Once accomplished all paths through the 4th GL script can be found by "multiplying" the equations through. For example, two simple if/else statements could be represented as (a+b)(c+d.) The independent paths throught the code is: ac+ad+bc+bd.

The code provided here does this equation transformation.

The difficulty is that the equation is 64K in characters and will result in a couple million independent elements as a result. I'd like to be able to run the program on windows as well as UNIX, but need a way in windows to detect how much heap is available for the program. (I think a general how much memory is on the system will not work since the "Out of Memory!" problem will still occur. I could be wrong though.) My thought is that a database is the best way to externalize and keep the speed up.

The data is available here: Out of memory.

From the last post (the latest in-memory attempt was:
$|=1; sub multiply { my( $ref1, $ref2 ) = @_; my @temp; for my $r1 ( @{ $ref1 } ) { for my $r2 ( @{ $ref2 } ) { push @temp, $r2 . $r1; } } return \@temp; } $/ = ','; my @stack; open POSTFIX, '<', 'postfix.txt' or die $!; while( my $op = <POSTFIX> ) { chomp $op; chop $op if $op =~ tr[\n][\n]; ## remove any trailing newline print "MULTIPLY\n"; if( $op eq 'x' ) { push @stack, multiply( pop( @stack ), pop( @stack ) ); } print "ADD\n"; elsif( $op eq '+' ) { push @stack, [ @{ pop @stack }, @{ pop @stack } ]; } elsif( $op =~ m[^\d+$] ) { push @stack, [ pack 'v', $op ]; } else { die "Bad '$op' at position;" . tell( POSTFIX ); } } print "stacksize: " . @stack; for my $item ( @stack ) { printf "%s", join ',', unpack 'v*', @{ $item }[ 0 ]; for my $group ( @{ $item }[ 1 .. $#$item ] ) { printf "+%s", join ',', unpack 'v*', $group; } print "\n"; }
However, it ran out of memory as well. Any insights in regards to approach is appreciated.

Replies are listed 'Best First'.
Re: Out of Memory 2.
by graff (Chancellor) on Oct 25, 2008 at 18:43 UTC
    As Illuminatus points out, there are better ways to post your question (or perhaps, better questions you should be asking).

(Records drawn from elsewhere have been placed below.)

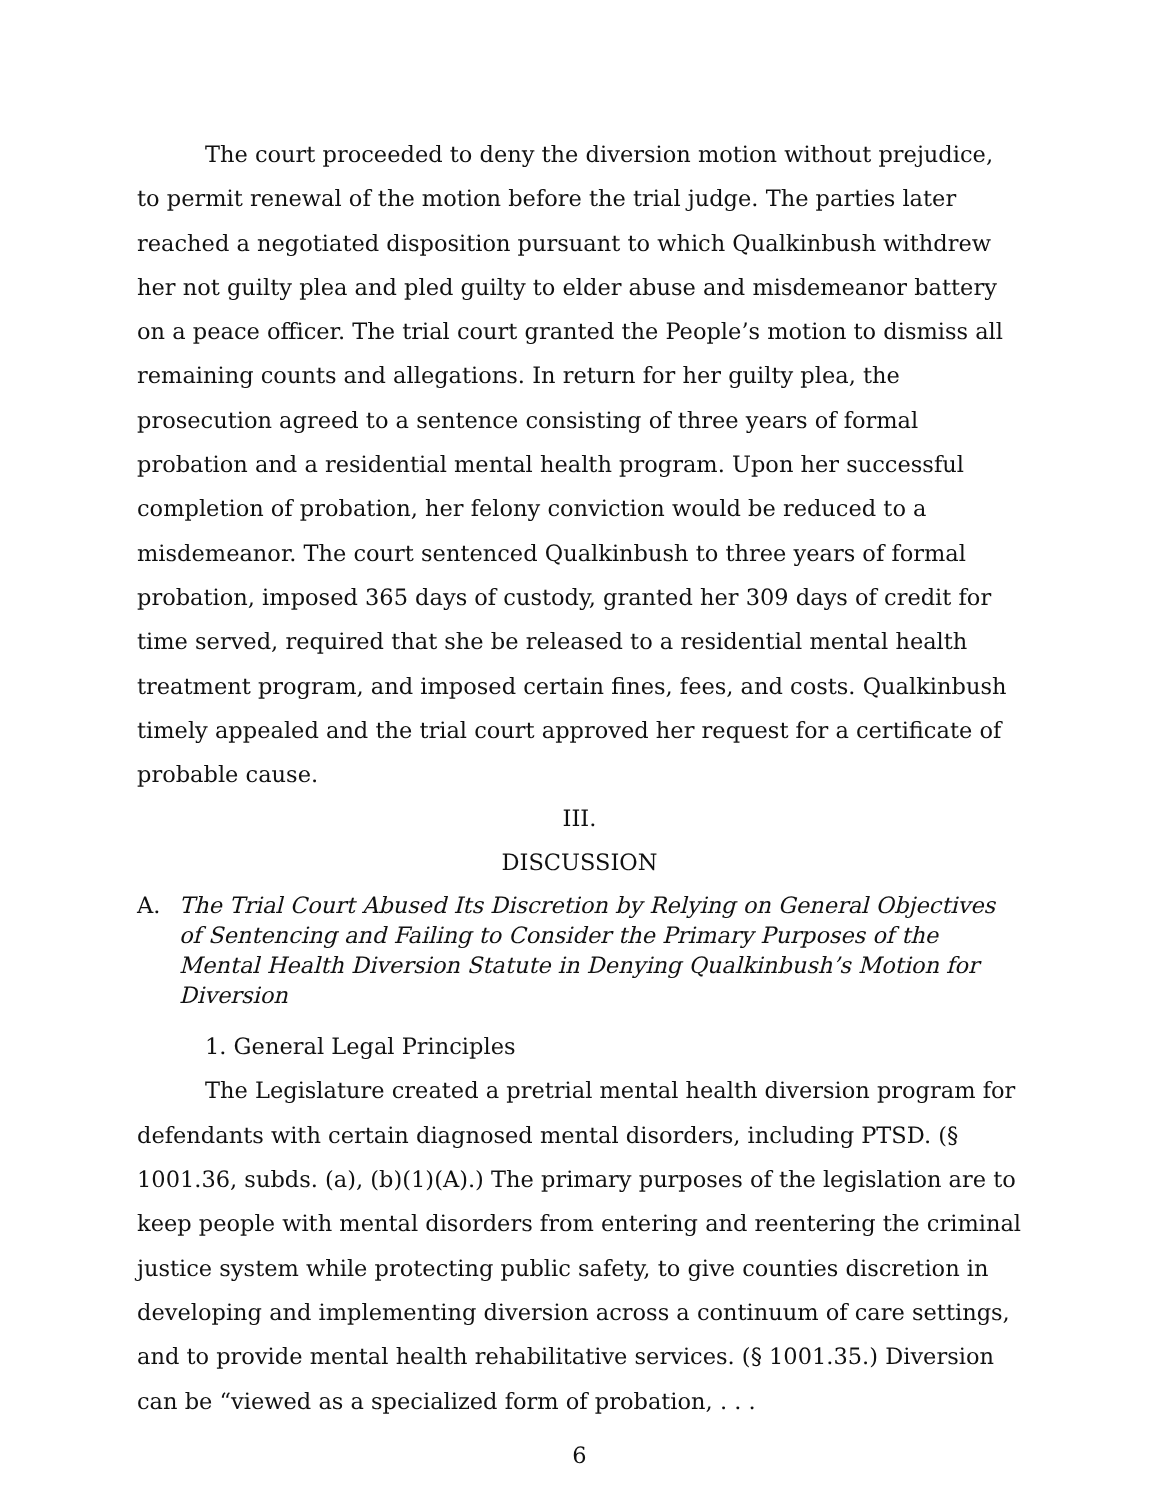The court proceeded to deny the diversion motion without prejudice, to permit renewal of the motion before the trial judge. The parties later reached a negotiated disposition pursuant to which Qualkinbush withdrew her not guilty plea and pled guilty to elder abuse and misdemeanor battery on a peace officer. The trial court granted the People’s motion to dismiss all remaining counts and allegations. In return for her guilty plea, the prosecution agreed to a sentence consisting of three years of formal probation and a residential mental health program. Upon her successful completion of probation, her felony conviction would be reduced to a misdemeanor. The court sentenced Qualkinbush to three years of formal probation, imposed 365 days of custody, granted her 309 days of credit for time served, required that she be released to a residential mental health treatment program, and imposed certain fines, fees, and costs. Qualkinbush timely appealed and the trial court approved her request for a certificate of probable cause.
III.
DISCUSSION
A. The Trial Court Abused Its Discretion by Relying on General Objectives of Sentencing and Failing to Consider the Primary Purposes of the Mental Health Diversion Statute in Denying Qualkinbush’s Motion for Diversion
1. General Legal Principles
The Legislature created a pretrial mental health diversion program for defendants with certain diagnosed mental disorders, including PTSD. (§ 1001.36, subds. (a), (b)(1)(A).) The primary purposes of the legislation are to keep people with mental disorders from entering and reentering the criminal justice system while protecting public safety, to give counties discretion in developing and implementing diversion across a continuum of care settings, and to provide mental health rehabilitative services. (§ 1001.35.) Diversion can be “viewed as a specialized form of probation, . . .
6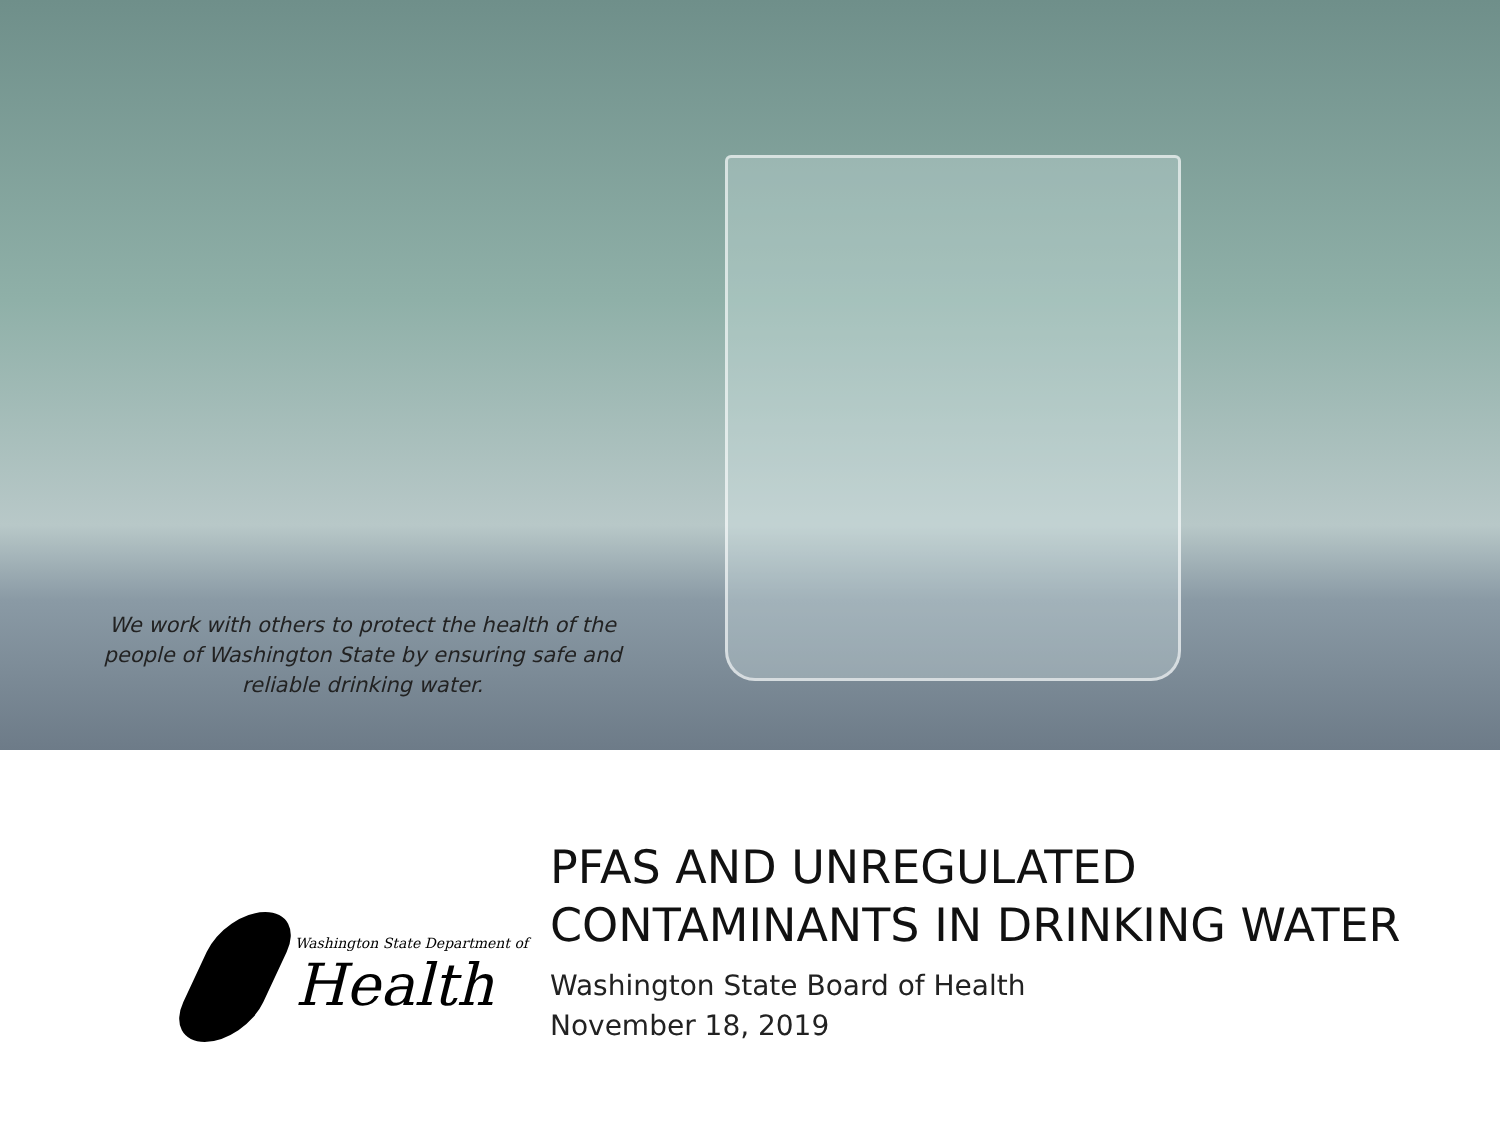We work with others to protect the health of the people of Washington State by ensuring safe and reliable drinking water.
Washington State Department of
Health
PFAS AND UNREGULATED
CONTAMINANTS IN DRINKING WATER
Washington State Board of Health
November 18, 2019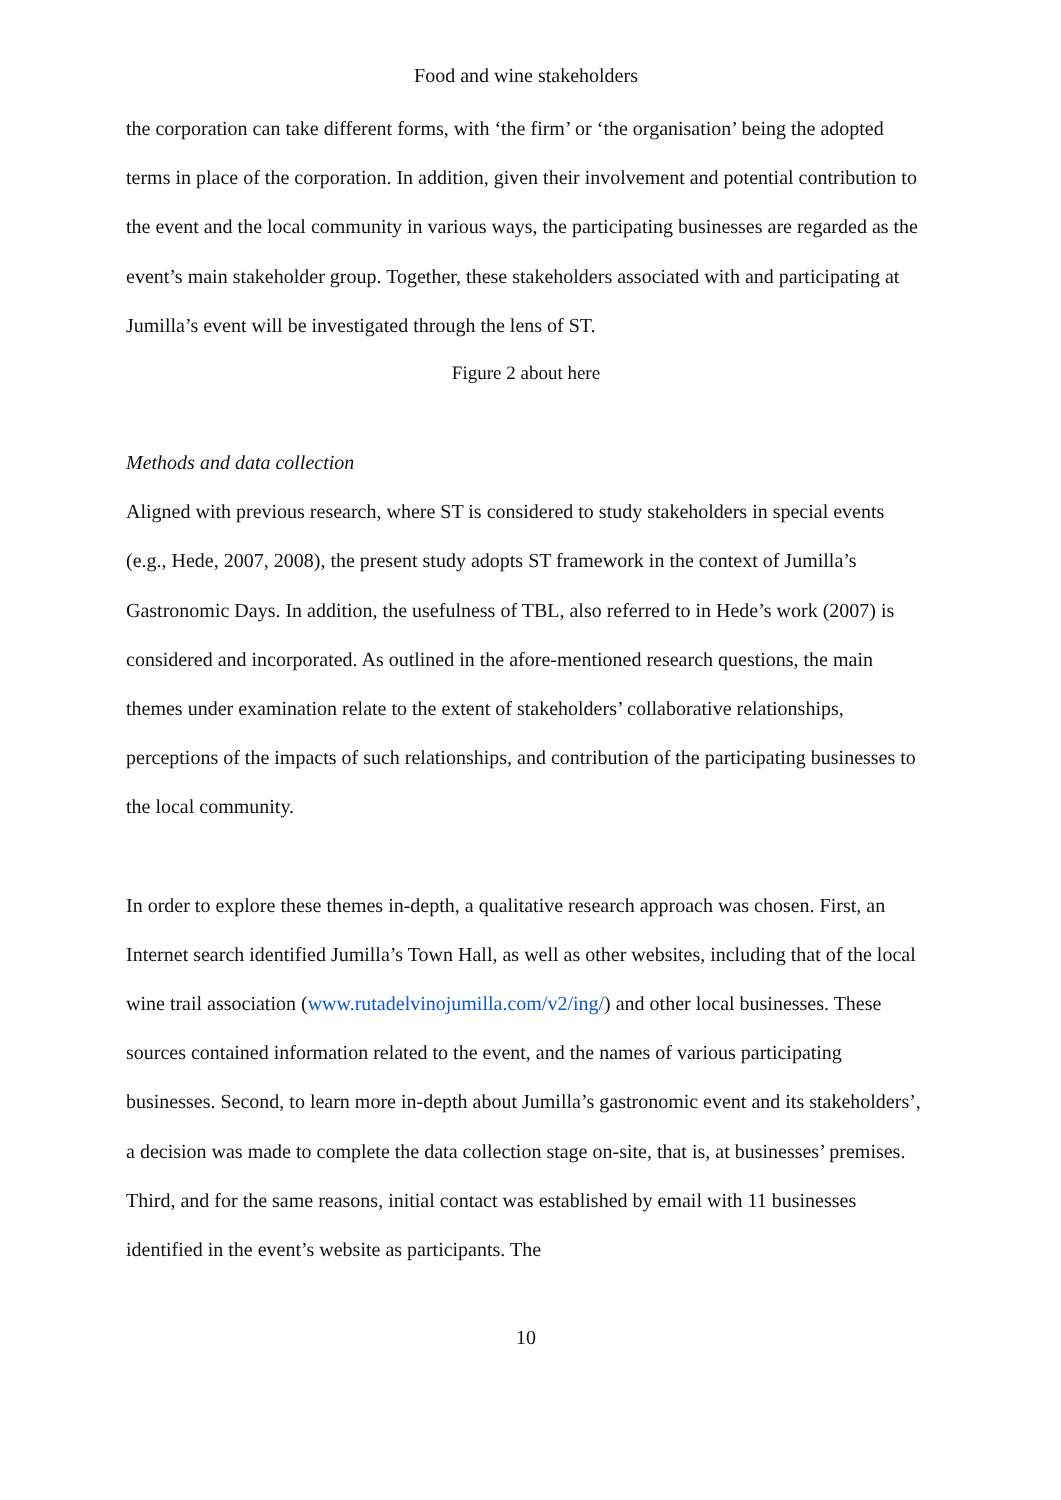Food and wine stakeholders
the corporation can take different forms, with ‘the firm’ or ‘the organisation’ being the adopted terms in place of the corporation. In addition, given their involvement and potential contribution to the event and the local community in various ways, the participating businesses are regarded as the event’s main stakeholder group. Together, these stakeholders associated with and participating at Jumilla’s event will be investigated through the lens of ST.
Figure 2 about here
Methods and data collection
Aligned with previous research, where ST is considered to study stakeholders in special events (e.g., Hede, 2007, 2008), the present study adopts ST framework in the context of Jumilla’s Gastronomic Days. In addition, the usefulness of TBL, also referred to in Hede’s work (2007) is considered and incorporated. As outlined in the afore-mentioned research questions, the main themes under examination relate to the extent of stakeholders’ collaborative relationships, perceptions of the impacts of such relationships, and contribution of the participating businesses to the local community.
In order to explore these themes in-depth, a qualitative research approach was chosen. First, an Internet search identified Jumilla’s Town Hall, as well as other websites, including that of the local wine trail association (www.rutadelvinojumilla.com/v2/ing/) and other local businesses. These sources contained information related to the event, and the names of various participating businesses. Second, to learn more in-depth about Jumilla’s gastronomic event and its stakeholders’, a decision was made to complete the data collection stage on-site, that is, at businesses’ premises. Third, and for the same reasons, initial contact was established by email with 11 businesses identified in the event’s website as participants. The
10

    "Out of memory" failures should be pretty rare, in general, and only show up when there's some bug in the code, and/or some misunderstanding about the nature and quantity of your input data, so a few words to describe the data and what the code is supposed to do with it would be relevant.

    A common cause of "Out of memory" failures is the use of a variable as an array index, when the value of the variable happens to be something unexpectedly (unintentionally) large -- here's the quickest/easiest way to get "Out of memory":

    $ perl -le '$x=2**30; print $x; $a[$x]=0' 1073741824 Out of memory during array extend at -e line 1.
    (Though conceivably some perl installs on some machines might succeed with that particular example.)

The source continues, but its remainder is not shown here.